IS-Massengräber im Irak entdeckt
16. Dezember 2017Im Nordwesten des Iraks sind zwei Massengräber mit Opfern der Terrormiliz "Islamischer Staat" (IS) gefunden worden. Insgesamt seien im dortigen Sindschar-Gebirge rund 90 Leichen verscharrt gewesen, meldet die kurdische Nachrichtenseite Rudaw. In der Region leben vor allem Angehörige der religiösen Minderheit der Jesiden. Ein Kämpfer einer lokalen Miliz erklärte, bei den meisten Opfern handele es sich um junge Männer, die gegen den IS gekämpft hätten. Unter den Leichen seien aber auch getötete Frauen und Kinder.
Die Extremisten hatten das Sindschar-Gebirge im Sommer 2014 überrannt und dabei tausende Jesiden getötet oder verschleppt. Zehntausende Menschen flohen vor der Terrormiliz. Ende 2015 konnten kurdische Peschmerga-Kämpfer große Teile des Gebiets erobern. Im Oktober übernahmen irakische Regierungstruppen wieder die Kontrolle über das Gebiet.
Jedes zweite Entführungsopfer noch gefangen oder vermisst
Mehr als 3000 Jesiden, die vor drei Jahren vom IS im Nordirak entführt wurden, sind noch immer in Gefangenschaft oder gelten als vermisst.
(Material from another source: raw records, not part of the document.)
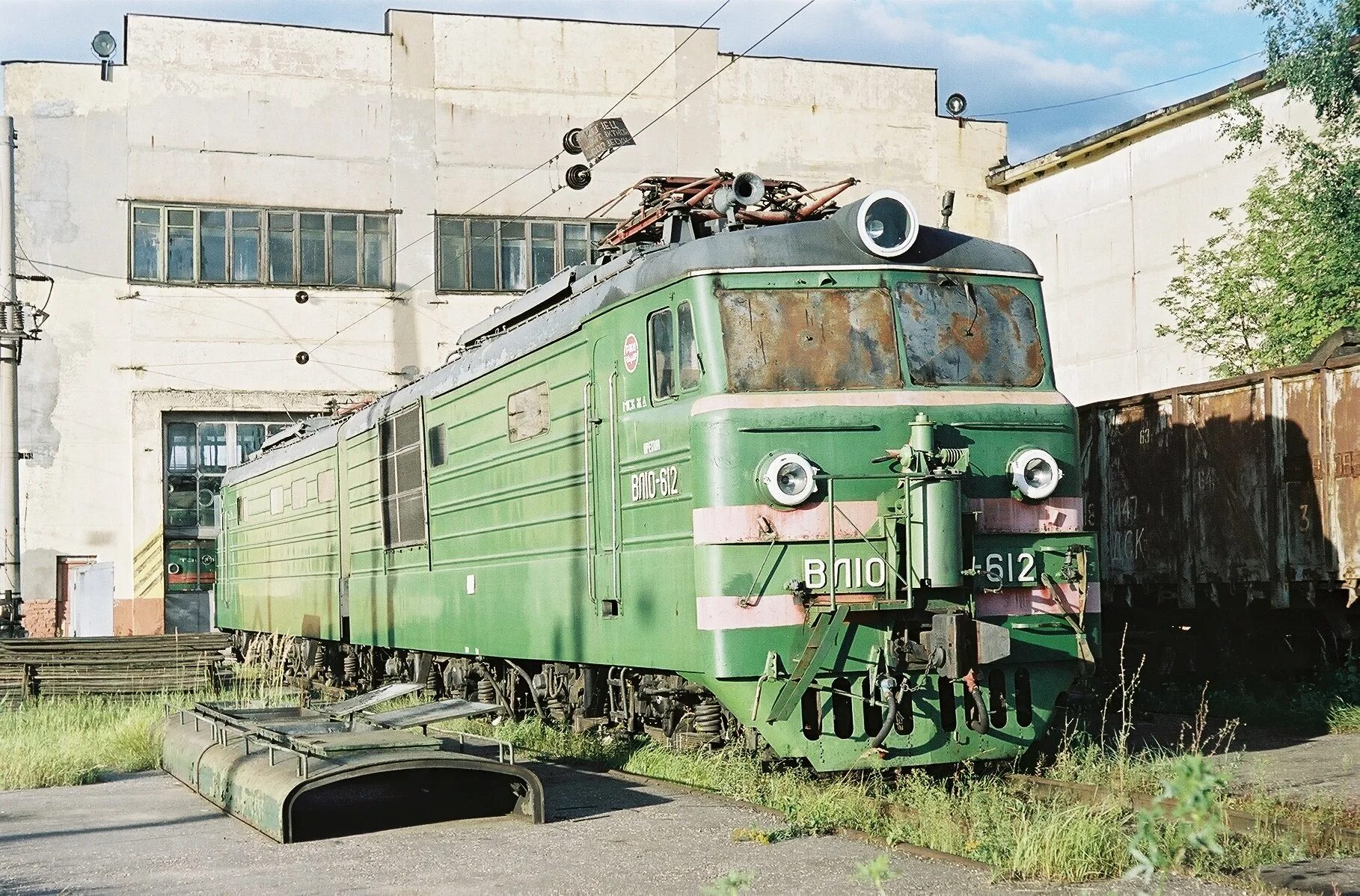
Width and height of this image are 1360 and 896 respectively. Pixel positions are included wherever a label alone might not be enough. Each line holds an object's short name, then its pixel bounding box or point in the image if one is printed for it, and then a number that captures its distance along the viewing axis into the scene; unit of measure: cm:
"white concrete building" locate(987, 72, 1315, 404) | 2723
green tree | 1847
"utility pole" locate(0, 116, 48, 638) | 2188
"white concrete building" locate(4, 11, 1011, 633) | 3016
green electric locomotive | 889
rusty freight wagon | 1313
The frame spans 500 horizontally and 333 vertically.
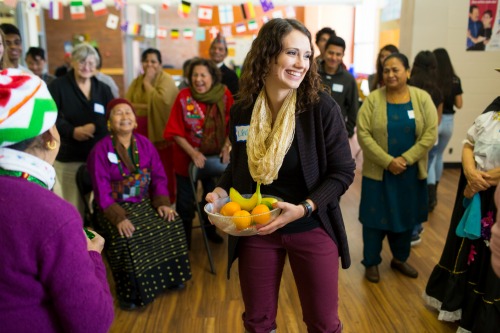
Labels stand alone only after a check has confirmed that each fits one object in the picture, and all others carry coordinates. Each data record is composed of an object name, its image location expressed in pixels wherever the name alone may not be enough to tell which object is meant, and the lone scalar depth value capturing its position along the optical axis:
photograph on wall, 2.49
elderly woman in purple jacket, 2.65
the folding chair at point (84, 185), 3.05
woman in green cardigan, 2.75
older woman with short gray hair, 3.09
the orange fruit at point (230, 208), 1.45
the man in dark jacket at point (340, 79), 3.62
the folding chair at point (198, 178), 3.12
Nur etwa die Hälfte der insgesamt rund 6400 entführten Jesiden konnte befreit werden oder selbst ihren Peinigern entkommen, wie das Ministerium für religiöse Angelegenheit im irakischen Kurdengebiet vor zwei Wochen mitteilte.
Unter den Gefangenen seien mehr als 1500 Frauen und Mädchen sowie 1700 Männer und Jungen, so das Ministerium. Mehr als 2500 Kinder hätten mindestens einen Elternteil verloren, in den meisten Fällen den Vater. Die Eltern von 220 Kindern befinden sich demnach noch in IS-Gefangenschaft.
Mehr als 40 Massengräber
Erst Anfang Dezember war das paramilitärische schiitische Bündnis Hasched al-Schaabi auf zwei Massengräber in der Sindschar-Region gestoßen. In dem Dorf Kabussi im Süden Sindschars fanden die Kämpfer nach eigenen Angaben ein Massengrab mit den Leichen von 20 Frauen und etwa 40 Kindern. In dem Wohnkomplex Dschasira in derselben Gegend seien weitere 80 Leichen gefunden worden.
Insgesamt wurden in verschiedenen Bereichen der Jesidenregion mehr als 40 Massengräber entdeckt, wie Zahlen der irakischen Regierung ausweisen. 68 religiöse Gebäude der Jesiden wurden zerstört. Von 550.000 Jesiden im Irak haben demnach 100.000 das Land verlassen, 360.000 leben inzwischen in der Kurdenregion im Irak oder in Syrien.
Die Jesiden glauben an einen einzigen Gott. Im Zentrum ihres Glaubens steht der Engel Melek Taus. Weil die Islamisten in dem Engel eine Dämonenfigur sehen, betrachten sie die Jesiden als "Teufelsanbeter".